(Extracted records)
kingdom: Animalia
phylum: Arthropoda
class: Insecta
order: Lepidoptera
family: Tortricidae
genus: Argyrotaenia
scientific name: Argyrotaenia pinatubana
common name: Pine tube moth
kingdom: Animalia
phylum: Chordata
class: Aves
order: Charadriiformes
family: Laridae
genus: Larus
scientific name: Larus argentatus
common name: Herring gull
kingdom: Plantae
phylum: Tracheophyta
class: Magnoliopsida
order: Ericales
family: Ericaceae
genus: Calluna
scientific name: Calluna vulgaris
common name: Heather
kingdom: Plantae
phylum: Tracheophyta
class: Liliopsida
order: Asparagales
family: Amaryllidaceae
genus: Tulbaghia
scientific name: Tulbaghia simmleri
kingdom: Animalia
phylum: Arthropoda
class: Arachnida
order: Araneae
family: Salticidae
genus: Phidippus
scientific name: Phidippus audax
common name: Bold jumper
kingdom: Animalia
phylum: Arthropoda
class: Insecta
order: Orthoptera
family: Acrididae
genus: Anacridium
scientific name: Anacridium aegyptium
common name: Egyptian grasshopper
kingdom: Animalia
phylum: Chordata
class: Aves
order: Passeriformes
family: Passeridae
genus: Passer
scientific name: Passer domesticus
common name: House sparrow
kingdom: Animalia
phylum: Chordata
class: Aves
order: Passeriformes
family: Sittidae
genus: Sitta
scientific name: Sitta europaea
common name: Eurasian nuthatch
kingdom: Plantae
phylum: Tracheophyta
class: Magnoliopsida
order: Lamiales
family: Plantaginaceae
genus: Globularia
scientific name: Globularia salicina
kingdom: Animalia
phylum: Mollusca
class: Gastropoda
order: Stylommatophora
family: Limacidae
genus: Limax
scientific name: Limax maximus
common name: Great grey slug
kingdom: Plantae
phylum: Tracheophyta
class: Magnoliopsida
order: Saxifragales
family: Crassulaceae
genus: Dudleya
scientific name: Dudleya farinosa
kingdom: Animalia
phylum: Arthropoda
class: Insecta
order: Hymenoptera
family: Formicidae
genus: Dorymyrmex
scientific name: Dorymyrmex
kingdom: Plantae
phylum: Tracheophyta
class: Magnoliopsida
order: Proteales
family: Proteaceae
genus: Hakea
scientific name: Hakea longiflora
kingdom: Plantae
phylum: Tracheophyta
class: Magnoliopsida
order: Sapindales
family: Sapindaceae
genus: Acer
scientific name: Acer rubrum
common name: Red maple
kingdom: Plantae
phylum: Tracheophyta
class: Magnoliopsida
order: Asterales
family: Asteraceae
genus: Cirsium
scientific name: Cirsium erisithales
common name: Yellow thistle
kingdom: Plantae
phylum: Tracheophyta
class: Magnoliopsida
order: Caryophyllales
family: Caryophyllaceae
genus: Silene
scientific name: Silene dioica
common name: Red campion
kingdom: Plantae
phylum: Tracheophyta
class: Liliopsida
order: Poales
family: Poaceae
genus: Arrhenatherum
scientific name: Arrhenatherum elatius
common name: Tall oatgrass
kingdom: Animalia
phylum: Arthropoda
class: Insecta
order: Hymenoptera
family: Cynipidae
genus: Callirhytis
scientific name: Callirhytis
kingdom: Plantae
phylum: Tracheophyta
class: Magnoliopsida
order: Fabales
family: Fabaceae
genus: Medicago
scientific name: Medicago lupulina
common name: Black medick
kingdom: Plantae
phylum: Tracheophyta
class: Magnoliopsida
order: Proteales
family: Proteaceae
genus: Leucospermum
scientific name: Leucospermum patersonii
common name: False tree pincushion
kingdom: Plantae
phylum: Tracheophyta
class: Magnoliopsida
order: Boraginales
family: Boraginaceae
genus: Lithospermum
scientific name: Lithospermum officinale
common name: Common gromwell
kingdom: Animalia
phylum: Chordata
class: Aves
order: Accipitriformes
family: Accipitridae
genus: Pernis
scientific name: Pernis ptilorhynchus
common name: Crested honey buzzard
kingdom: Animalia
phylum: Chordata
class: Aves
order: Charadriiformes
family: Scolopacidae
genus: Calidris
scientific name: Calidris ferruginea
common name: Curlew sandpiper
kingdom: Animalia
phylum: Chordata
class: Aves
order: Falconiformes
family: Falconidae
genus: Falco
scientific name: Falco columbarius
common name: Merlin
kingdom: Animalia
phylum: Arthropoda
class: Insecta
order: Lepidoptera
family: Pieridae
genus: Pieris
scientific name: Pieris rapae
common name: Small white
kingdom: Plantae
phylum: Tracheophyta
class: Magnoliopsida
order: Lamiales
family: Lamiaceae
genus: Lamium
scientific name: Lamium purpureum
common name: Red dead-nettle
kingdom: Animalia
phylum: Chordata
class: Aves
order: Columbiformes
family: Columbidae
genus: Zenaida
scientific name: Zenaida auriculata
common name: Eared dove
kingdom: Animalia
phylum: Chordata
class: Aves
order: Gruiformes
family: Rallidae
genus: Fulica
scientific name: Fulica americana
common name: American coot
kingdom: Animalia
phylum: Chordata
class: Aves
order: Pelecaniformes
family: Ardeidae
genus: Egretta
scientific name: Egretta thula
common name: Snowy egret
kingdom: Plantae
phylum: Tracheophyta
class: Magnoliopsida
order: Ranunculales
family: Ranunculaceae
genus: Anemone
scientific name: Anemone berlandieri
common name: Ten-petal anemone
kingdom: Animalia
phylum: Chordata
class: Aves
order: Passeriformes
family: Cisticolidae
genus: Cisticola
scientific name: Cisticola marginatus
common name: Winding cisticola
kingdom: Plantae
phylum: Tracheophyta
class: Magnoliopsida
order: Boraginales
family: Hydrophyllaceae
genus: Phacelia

TASK INSTRUCTIONS: Can you put every line of the records above into a numbered list, leaving out any blank lines?

SOLUTION FOR THIS TASK:
1. kingdom: Animalia
2. phylum: Arthropoda
3. class: Insecta
4. order: Lepidoptera
5. family: Tortricidae
6. genus: Argyrotaenia
7. scientific name: Argyrotaenia pinatubana
8. common name: Pine tube moth
9. kingdom: Animalia
10. phylum: Chordata
11. class: Aves
12. order: Charadriiformes
13. family: Laridae
14. genus: Larus
15. scientific name: Larus argentatus
16. common name: Herring gull
17. kingdom: Plantae
18. phylum: Tracheophyta
19. class: Magnoliopsida
20. order: Ericales
21. family: Ericaceae
22. genus: Calluna
23. scientific name: Calluna vulgaris
24. common name: Heather
25. kingdom: Plantae
26. phylum: Tracheophyta
27. class: Liliopsida
28. order: Asparagales
29. family: Amaryllidaceae
30. genus: Tulbaghia
31. scientific name: Tulbaghia simmleri
32. kingdom: Animalia
33. phylum: Arthropoda
34. class: Arachnida
35. order: Araneae
36. family: Salticidae
37. genus: Phidippus
38. scientific name: Phidippus audax
39. common name: Bold jumper
40. kingdom: Animalia
41. phylum: Arthropoda
42. class: Insecta
43. order: Orthoptera
44. family: Acrididae
45. genus: Anacridium
46. scientific name: Anacridium aegyptium
47. common name: Egyptian grasshopper
48. kingdom: Animalia
49. phylum: Chordata
50. class: Aves
51. order: Passeriformes
52. family: Passeridae
53. genus: Passer
54. scientific name: Passer domesticus
55. common name: House sparrow
56. kingdom: Animalia
57. phylum: Chordata
58. class: Aves
59. order: Passeriformes
60. family: Sittidae
61. genus: Sitta
62. scientific name: Sitta europaea
63. common name: Eurasian nuthatch
64. kingdom: Plantae
65. phylum: Tracheophyta
66. class: Magnoliopsida
67. order: Lamiales
68. family: Plantaginaceae
69. genus: Globularia
70. scientific name: Globularia salicina
71. kingdom: Animalia
72. phylum: Mollusca
73. class: Gastropoda
74. order: Stylommatophora
75. family: Limacidae
76. genus: Limax
77. scientific name: Limax maximus
78. common name: Great grey slug
79. kingdom: Plantae
80. phylum: Tracheophyta
81. class: Magnoliopsida
82. order: Saxifragales
83. family: Crassulaceae
84. genus: Dudleya
85. scientific name: Dudleya farinosa
86. kingdom: Animalia
87. phylum: Arthropoda
88. class: Insecta
89. order: Hymenoptera
90. family: Formicidae
91. genus: Dorymyrmex
92. scientific name: Dorymyrmex
93. kingdom: Plantae
94. phylum: Tracheophyta
95. class: Magnoliopsida
96. order: Proteales
97. family: Proteaceae
98. genus: Hakea
99. scientific name: Hakea longiflora
100. kingdom: Plantae
101. phylum: Tracheophyta
102. class: Magnoliopsida
103. order: Sapindales
104. family: Sapindaceae
105. genus: Acer
106. scientific name: Acer rubrum
107. common name: Red maple
108. kingdom: Plantae
109. phylum: Tracheophyta
110. class: Magnoliopsida
111. order: Asterales
112. family: Asteraceae
113. genus: Cirsium
114. scientific name: Cirsium erisithales
115. common name: Yellow thistle
116. kingdom: Plantae
117. phylum: Tracheophyta
118. class: Magnoliopsida
119. order: Caryophyllales
120. family: Caryophyllaceae
121. genus: Silene
122. scientific name: Silene dioica
123. common name: Red campion
124. kingdom: Plantae
125. phylum: Tracheophyta
126. class: Liliopsida
127. order: Poales
128. family: Poaceae
129. genus: Arrhenatherum
130. scientific name: Arrhenatherum elatius
131. common name: Tall oatgrass
132. kingdom: Animalia
133. phylum: Arthropoda
134. class: Insecta
135. order: Hymenoptera
136. family: Cynipidae
137. genus: Callirhytis
138. scientific name: Callirhytis
139. kingdom: Plantae
140. phylum: Tracheophyta
141. class: Magnoliopsida
142. order: Fabales
143. family: Fabaceae
144. genus: Medicago
145. scientific name: Medicago lupulina
146. common name: Black medick
147. kingdom: Plantae
148. phylum: Tracheophyta
149. class: Magnoliopsida
150. order: Proteales
151. family: Proteaceae
152. genus: Leucospermum
153. scientific name: Leucospermum patersonii
154. common name: False tree pincushion
155. kingdom: Plantae
156. phylum: Tracheophyta
157. class: Magnoliopsida
158. order: Boraginales
159. family: Boraginaceae
160. genus: Lithospermum
161. scientific name: Lithospermum officinale
162. common name: Common gromwell
163. kingdom: Animalia
164. phylum: Chordata
165. class: Aves
166. order: Accipitriformes
167. family: Accipitridae
168. genus: Pernis
169. scientific name: Pernis ptilorhynchus
170. common name: Crested honey buzzard
171. kingdom: Animalia
172. phylum: Chordata
173. class: Aves
174. order: Charadriiformes
175. family: Scolopacidae
176. genus: Calidris
177. scientific name: Calidris ferruginea
178. common name: Curlew sandpiper
179. kingdom: Animalia
180. phylum: Chordata
181. class: Aves
182. order: Falconiformes
183. family: Falconidae
184. genus: Falco
185. scientific name: Falco columbarius
186. common name: Merlin
187. kingdom: Animalia
188. phylum: Arthropoda
189. class: Insecta
190. order: Lepidoptera
191. family: Pieridae
192. genus: Pieris
193. scientific name: Pieris rapae
194. common name: Small white
195. kingdom: Plantae
196. phylum: Tracheophyta
197. class: Magnoliopsida
198. order: Lamiales
199. family: Lamiaceae
200. genus: Lamium
201. scientific name: Lamium purpureum
202. common name: Red dead-nettle
203. kingdom: Animalia
204. phylum: Chordata
205. class: Aves
206. order: Columbiformes
207. family: Columbidae
208. genus: Zenaida
209. scientific name: Zenaida auriculata
210. common name: Eared dove
211. kingdom: Animalia
212. phylum: Chordata
213. class: Aves
214. order: Gruiformes
215. family: Rallidae
216. genus: Fulica
217. scientific name: Fulica americana
218. common name: American coot
219. kingdom: Animalia
220. phylum: Chordata
221. class: Aves
222. order: Pelecaniformes
223. family: Ardeidae
224. genus: Egretta
225. scientific name: Egretta thula
226. common name: Snowy egret
227. kingdom: Plantae
228. phylum: Tracheophyta
229. class: Magnoliopsida
230. order: Ranunculales
231. family: Ranunculaceae
232. genus: Anemone
233. scientific name: Anemone berlandieri
234. common name: Ten-petal anemone
235. kingdom: Animalia
236. phylum: Chordata
237. class: Aves
238. order: Passeriformes
239. family: Cisticolidae
240. genus: Cisticola
241. scientific name: Cisticola marginatus
242. common name: Winding cisticola
243. kingdom: Plantae
244. phylum: Tracheophyta
245. class: Magnoliopsida
246. order: Boraginales
247. family: Hydrophyllaceae
248. genus: Phacelia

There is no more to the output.